引用文:
PCとWaveGeneを使ってテスト信号を作る


Windows環境で動作するオーディオ信号生成ソフトの定番といえばefuさんによるフリーソフトのWaveGeneです。WaveGeneは、通常のWindowsPC環境であれば1Hz以下の超低周波から22kHzまでの正弦波をはじめとするオーディオ信号低歪で生成してくれます。信号レベルは、上はデジタルフォーマットの最大振幅である0dBFSから下は雑音に埋もれてしまう微小レベルまで0.1dB以下の細かい刻みで設定可能です。複数の周波数の信号を同時に生成することもできます。オーディオジェネレータとしてはほとんど万能と言っていい性能と機能を持っています。


<WaveGeneのダウンロードとインストール>

インターネットで"WaveGene"で検索すればすぐに見つかります。ダウンロードして解凍すれば特別な設定なしですぐに動作します。

WaveGene: http://efu.jp.net/soft/wg/wg.html
開発者efuさんのHomePage: http://efu.jp.net/

<iTunesに入れておくと便利>

以下に私がやっている方法をご紹介します。前提はiTunesなので22kHzが上限です。

手順1・・・テスト信号データをPC上に書き出します。周波数特性測定用の音源データでしたら、5Hz〜22kHzくらいの範囲でWAVファイルを複数出力し、それらを適当なフォルダに入れます。左下は、冒頭に1kHzで0dbFSの正弦波を60秒入れてから、4Hz、5Hz、6Hz・・・21000Hz、21500Hzと31個のファイルに分けたものが入っています。さらに同じ周波数で-6dBFSのものが31個あります。右下は、1kHzで0dBFSから始めて-0.5dB、-1dB、-2dB、-3dB・・・-6dB、-9dB、-12dBという風に-36dBまで17個のファイルが入れてあります。このフォルダはPCのデスクトップに置いてあります。

データ一覧:
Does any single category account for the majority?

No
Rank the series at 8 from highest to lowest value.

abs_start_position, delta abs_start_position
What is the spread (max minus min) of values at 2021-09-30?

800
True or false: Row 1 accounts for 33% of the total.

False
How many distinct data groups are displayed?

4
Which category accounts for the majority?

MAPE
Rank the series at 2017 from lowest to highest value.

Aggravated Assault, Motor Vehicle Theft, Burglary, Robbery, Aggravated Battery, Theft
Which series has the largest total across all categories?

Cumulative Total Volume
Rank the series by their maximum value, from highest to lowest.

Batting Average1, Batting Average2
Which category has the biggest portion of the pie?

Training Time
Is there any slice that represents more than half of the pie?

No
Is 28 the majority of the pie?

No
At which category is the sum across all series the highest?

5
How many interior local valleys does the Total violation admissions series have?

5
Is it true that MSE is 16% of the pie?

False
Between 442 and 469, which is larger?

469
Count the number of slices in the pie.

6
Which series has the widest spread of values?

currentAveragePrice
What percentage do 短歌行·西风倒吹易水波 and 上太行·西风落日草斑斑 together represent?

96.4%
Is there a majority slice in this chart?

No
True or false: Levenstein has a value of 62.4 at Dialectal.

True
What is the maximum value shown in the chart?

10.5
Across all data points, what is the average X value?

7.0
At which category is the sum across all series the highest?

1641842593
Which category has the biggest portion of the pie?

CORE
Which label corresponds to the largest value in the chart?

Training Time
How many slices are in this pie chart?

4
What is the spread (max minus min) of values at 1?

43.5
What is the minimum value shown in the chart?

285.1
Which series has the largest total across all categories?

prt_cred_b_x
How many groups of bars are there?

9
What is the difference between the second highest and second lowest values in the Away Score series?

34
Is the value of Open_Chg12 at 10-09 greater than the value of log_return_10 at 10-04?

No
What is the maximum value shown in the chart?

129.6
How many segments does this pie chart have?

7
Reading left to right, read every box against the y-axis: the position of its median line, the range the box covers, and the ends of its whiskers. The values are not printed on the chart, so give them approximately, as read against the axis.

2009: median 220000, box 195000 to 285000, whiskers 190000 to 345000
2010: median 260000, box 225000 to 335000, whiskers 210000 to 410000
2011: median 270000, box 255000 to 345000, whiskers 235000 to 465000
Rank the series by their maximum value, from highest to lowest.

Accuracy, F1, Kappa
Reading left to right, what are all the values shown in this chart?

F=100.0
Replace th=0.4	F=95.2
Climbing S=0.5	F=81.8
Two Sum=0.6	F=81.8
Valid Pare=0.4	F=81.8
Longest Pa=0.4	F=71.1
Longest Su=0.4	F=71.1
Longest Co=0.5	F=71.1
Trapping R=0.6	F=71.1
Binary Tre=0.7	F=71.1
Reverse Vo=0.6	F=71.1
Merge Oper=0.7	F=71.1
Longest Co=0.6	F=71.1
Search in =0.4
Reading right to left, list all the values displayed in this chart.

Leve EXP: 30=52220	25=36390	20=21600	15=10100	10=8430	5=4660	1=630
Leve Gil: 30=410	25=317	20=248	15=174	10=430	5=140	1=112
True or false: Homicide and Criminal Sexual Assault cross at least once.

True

課題一覧:
1 – 引用文の「<WaveGeneのダウンロードとインストール>」から始まり「スクトップに置いてあります。」で終わる部分を、「フォルダ」を「ディレクトリ」に置き換えて書き直してください。
2 – 引用文によると、WaveGeneでは信号レベルをどのくらい細かい刻みで設定できますか？
引用文の内容だけを手がかりにしてください。

解答:
1 –
<WaveGeneのダウンロードとインストール>

インターネットで"WaveGene"で検索すればすぐに見つかります。ダウンロードして解凍すれば特別な設定なしですぐに動作します。

WaveGene: http://efu.jp.net/soft/wg/wg.html
開発者efuさんのHomePage: http://efu.jp.net/

<iTunesに入れておくと便利>

以下に私がやっている方法をご紹介します。前提はiTunesなので22kHzが上限です。

手順1・・・テスト信号データをPC上に書き出します。周波数特性測定用の音源データでしたら、5Hz〜22kHzくらいの範囲でWAVファイルを複数出力し、それらを適当なディレクトリに入れます。左下は、冒頭に1kHzで0dbFSの正弦波を60秒入れてから、4Hz、5Hz、6Hz・・・21000Hz、21500Hzと31個のファイルに分けたものが入っています。さらに同じ周波数で-6dBFSのものが31個あります。右下は、1kHzで0dBFSから始めて-0.5dB、-1dB、-2dB、-3dB・・・-6dB、-9dB、-12dBという風に-36dBまで17個のファイルが入れてあります。このディレクトリはPCのデスクトップに置いてあります。

2 – 0.1dB以下の細かい刻みで設定できます。